Thornberry denied that his bill was handwritten by defense industry lobbyists but acknowledged that it was reflective of their ideas. “Obviously if you want to improve a system, you’ve got to get the viewpoint of the people who work in the system every day, and that in this case includes the industry,” he told Politico.

A major provision in the bill, pushed for by the powerful defense contractor Honeywell, was to further loosen the standards for contractors to be able to label their products as “commercial,” which came with far less pricing oversight. Watchdogs warned that the provision could lock the government into playing absurdly high costs, and also expanded loopholes making it more difficult for Pentagon auditors to claw back overcharges in contracts. “If history is any guide, the policy changes … will force the [DOD] and taxpayers to eat the costs of the new ‘efficiencies,’” the Project on Government Oversight (POGO) warned at the time.

“Mac Thornberry was an extremely polished, articulate hawk who consistently overstated the risks to the United States and called for much more Pentagon spending than is needed to protect the country.”

“Congressman Thornberry’s proposals were designed to make the Pentagon’s acquisition system less bureaucratic and more responsive to the warfighter,” a spokesman for House Armed Service Committee Republicans said in a statement. “Years after those reforms were passed, I am not aware of any evidence that POGO’s concerns were warranted.”

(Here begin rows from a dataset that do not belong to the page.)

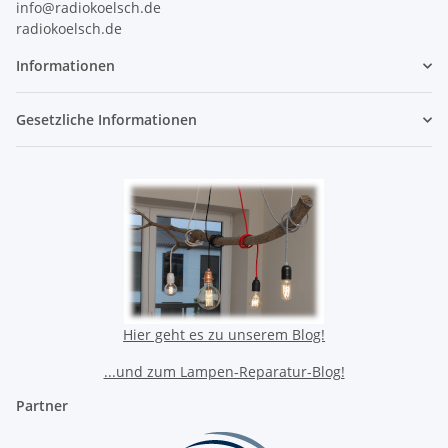
info@radiokoelsch.de
radiokoelsch.de
Informationen
Gesetzliche Informationen
Hier geht es zu unserem Blog!
...und zum Lampen-Reparatur-Blog!
Partner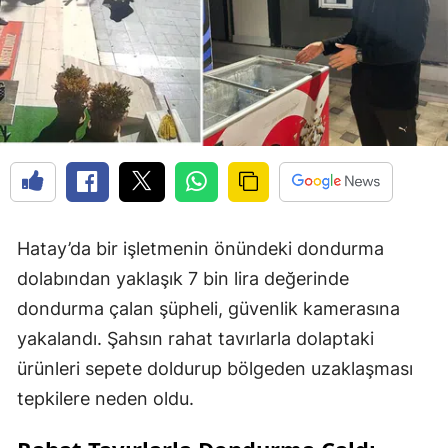
Hatay’da bir işletmenin önündeki dondurma
dolabından yaklaşık 7 bin lira değerinde
dondurma çalan şüpheli, güvenlik kamerasına
yakalandı. Şahsın rahat tavırlarla dolaptaki
ürünleri sepete doldurup bölgeden uzaklaşması
tepkilere neden oldu.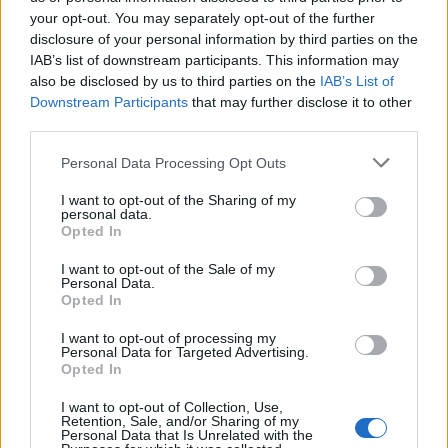
Madridin dhe zgjodhi
Vinicius Jr., synon me
your opt-out. You may separately opt-out of the further
Barcelonën, zbardhen tri
vendosmëri sulmuesin e
disclosure of your personal information by third parties on the
arsyet e vendimit
Evertonit
IAB’s list of downstream participants. This information may
also be disclosed by us to third parties on the
IAB’s List of
Downstream Participants
that may further disclose it to other
third parties.
Personal Data Processing Opt Outs
I want to opt-out of the Sharing of my
personal data.
UEFA ndryshon rregullat
Pasi ia mori Rodrin Realit,
Opted In
për kartonët e verdhë dhe
Barcelona vihet në ndjekje
kronometrin në garat
të një tjetër transferimi të
I want to opt-out of the Sale of my
evropiane
madh
Personal Data.
Opted In
I want to opt-out of processing my
Personal Data for Targeted Advertising.
Opted In
I want to opt-out of Collection, Use,
Retention, Sale, and/or Sharing of my
Personal Data that Is Unrelated with the
Shkëndija mposhtet 2-1
Drita triumfon 1-4 ndaj Tre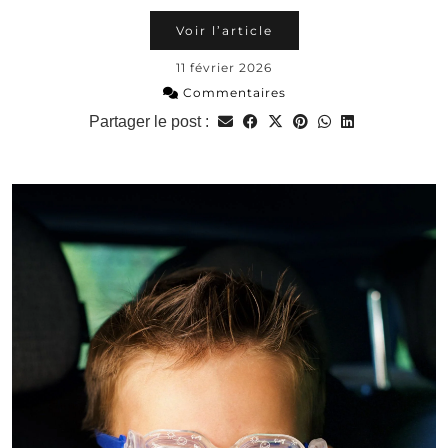
Voir l’article
11 février 2026
Commentaires
Partager le post :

In the fall of 2018, the Pentagon was on the verge of enacting a rule to limit the amount of upfront money it provides to contractors from 80 percent to 50 percent while tying cash flow to performance measures, and putting restrictions on companies convicted of fraud. Thornberry, in tandem with the defense industry lobby, led the push against the rule and the Department of Defense quickly backed down. As Thornberry saw it, the Pentagon rule would have devastated contractors’ ability to invest in research and development and innovation needed for the rapid military build-up that he was fighting for.

This year, Democrats tried to crack down on defense contractors’ rampant price “gouging” in the wake of reports that a contractor called TransDigm supplied single parts to the Pentagon at prices marked up as high as 4,451 percent. In response to their proposal to give auditors greater authority to demand contractor disclosure of pricing data, Thornberry demurred. He didn’t like the idea of responding to one “bad actor” with “a new law, a new regulation that puts additional requirements on everybody.” The proposal was successfully added as an amendment to the National Defense Authorization Act, which Thornberry ultimately voted against because he didn’t think it included enough money.

Like most committee chairs, Thornberry maintained close connections to the industry he was charged with overseeing. Over the course of his career, Thornberry raked in more than $1.6 million from the defense industry, including hundreds of thousands from top weapons manufacturers like Lockheed Martin, Boeing, Raytheon, and Textron, according to the Center for Responsive Politics.

Those corporations all have major operations in the Dallas-Fort Worth area, which is home to a booming defense and aerospace manufacturing sector. Textron’s subsidiary Bell and the aircraft giant Boeing have operations in Amarillo, which is the heart of Thornberry’s district. Last year, the two companies signed a $4.2 billion contract to build dozens of V-22 Ospreys, with most of the work being done in Fort Worth and some in Amarillo. With Thornberry on his way out, proponents of the military industrial complex will have to find a new champion in Texas.